As if this were not enough, the Bewers have decided their future ability to afford the upkeep of the castle depends on finding innovative means of generating income. One is to launch a production of Shakespeare in the castle courtyard to attract visitors. To this end, Castle Bewer is descended upon by a motley band of performers, and mayhem ensues as they work up to their opening performance. Meanwhile the guest wing is accommodating a group of formidable American ladies keen on finding the missing necklace for themselves, and prepared to fend off the castle's ghosts in order to do so.
There is a sort of magnificent chaos that pervades much of this book, and you find yourself sharing Dandy's uncertainty about what the real purpose of her stay at Castle Bewer is meant to be. And then, just at the chaos reaches a crescendo, you begin to realise that everything has had a direction and a purpose all along, and all the pieces that have been flying around for most of the book begin to fall into place to provide a highly satisfying and extremely unexpected conclusion.
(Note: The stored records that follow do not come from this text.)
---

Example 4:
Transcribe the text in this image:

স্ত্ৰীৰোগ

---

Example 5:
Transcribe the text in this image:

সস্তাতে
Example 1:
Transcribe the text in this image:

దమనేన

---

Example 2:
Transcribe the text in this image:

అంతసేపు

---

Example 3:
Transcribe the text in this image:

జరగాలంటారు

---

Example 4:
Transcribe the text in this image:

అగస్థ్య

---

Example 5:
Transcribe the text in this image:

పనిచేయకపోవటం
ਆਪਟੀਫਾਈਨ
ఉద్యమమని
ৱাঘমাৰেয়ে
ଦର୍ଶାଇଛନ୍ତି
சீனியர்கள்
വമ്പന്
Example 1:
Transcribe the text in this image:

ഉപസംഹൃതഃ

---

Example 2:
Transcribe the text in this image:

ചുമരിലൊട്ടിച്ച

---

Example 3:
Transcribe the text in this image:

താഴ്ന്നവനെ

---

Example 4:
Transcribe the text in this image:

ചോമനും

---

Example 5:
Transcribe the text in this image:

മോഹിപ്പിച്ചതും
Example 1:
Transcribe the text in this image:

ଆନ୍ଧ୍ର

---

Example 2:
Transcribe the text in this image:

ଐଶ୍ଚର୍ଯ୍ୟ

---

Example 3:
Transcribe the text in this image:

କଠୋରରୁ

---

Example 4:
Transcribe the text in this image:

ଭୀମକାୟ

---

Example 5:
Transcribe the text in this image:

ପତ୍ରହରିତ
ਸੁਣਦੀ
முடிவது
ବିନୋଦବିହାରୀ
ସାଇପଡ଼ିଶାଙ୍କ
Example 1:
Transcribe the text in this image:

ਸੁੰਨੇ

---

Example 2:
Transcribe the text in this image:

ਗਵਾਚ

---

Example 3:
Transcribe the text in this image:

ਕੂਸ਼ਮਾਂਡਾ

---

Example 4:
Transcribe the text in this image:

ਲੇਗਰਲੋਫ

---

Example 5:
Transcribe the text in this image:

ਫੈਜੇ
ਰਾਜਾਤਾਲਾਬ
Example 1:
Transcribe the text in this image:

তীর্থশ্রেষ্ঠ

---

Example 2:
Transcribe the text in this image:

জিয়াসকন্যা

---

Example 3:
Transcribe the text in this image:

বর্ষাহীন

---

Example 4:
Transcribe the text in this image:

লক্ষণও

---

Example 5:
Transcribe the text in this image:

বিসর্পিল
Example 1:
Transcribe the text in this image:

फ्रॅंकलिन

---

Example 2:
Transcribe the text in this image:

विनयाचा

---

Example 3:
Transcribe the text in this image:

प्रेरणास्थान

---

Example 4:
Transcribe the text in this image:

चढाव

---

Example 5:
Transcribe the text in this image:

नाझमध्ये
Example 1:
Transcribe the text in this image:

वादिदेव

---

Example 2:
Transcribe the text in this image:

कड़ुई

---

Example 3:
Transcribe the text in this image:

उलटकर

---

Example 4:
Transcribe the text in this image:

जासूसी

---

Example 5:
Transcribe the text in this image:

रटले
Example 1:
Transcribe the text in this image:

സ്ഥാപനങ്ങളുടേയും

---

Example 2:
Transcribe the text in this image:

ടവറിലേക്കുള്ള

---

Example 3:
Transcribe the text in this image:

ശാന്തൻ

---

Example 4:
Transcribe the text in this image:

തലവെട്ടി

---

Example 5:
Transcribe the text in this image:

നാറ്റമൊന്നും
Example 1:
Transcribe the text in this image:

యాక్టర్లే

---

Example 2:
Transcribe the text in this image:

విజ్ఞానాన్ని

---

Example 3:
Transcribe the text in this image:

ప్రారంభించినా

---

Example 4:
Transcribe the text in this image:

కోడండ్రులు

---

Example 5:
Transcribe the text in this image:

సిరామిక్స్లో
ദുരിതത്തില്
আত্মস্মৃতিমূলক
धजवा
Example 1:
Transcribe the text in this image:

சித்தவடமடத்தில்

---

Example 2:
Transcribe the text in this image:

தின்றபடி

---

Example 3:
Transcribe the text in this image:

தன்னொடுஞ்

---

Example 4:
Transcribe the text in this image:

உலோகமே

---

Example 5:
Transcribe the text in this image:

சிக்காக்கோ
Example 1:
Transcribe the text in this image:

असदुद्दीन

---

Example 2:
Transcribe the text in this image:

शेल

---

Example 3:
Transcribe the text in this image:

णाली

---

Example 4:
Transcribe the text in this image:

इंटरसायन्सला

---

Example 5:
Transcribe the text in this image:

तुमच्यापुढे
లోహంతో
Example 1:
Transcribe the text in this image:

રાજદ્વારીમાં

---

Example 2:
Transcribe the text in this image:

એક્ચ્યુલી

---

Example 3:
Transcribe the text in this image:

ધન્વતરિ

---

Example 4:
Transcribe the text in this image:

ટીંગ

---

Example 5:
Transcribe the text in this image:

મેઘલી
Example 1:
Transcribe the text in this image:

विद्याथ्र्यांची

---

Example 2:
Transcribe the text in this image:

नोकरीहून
This book is the author's twelfth outing for Dandy Gilver, and if you wanted to sum it up in a single word, that word would be "fun". This is a thoroughly accomplished and enjoyable book that turns, almost unexpectedly, into a deeply satisfying one. We'll let you find out how and why for yourself. With a book set in an age during which many of our grandparents were alive, the key to making the setting and characters real is for the author to ensure that everything feels right, and there are no false notes or anachronisms to derail the reader's immersion in, or enjoyment of, the story. Catriona McPherson succeeds admirably.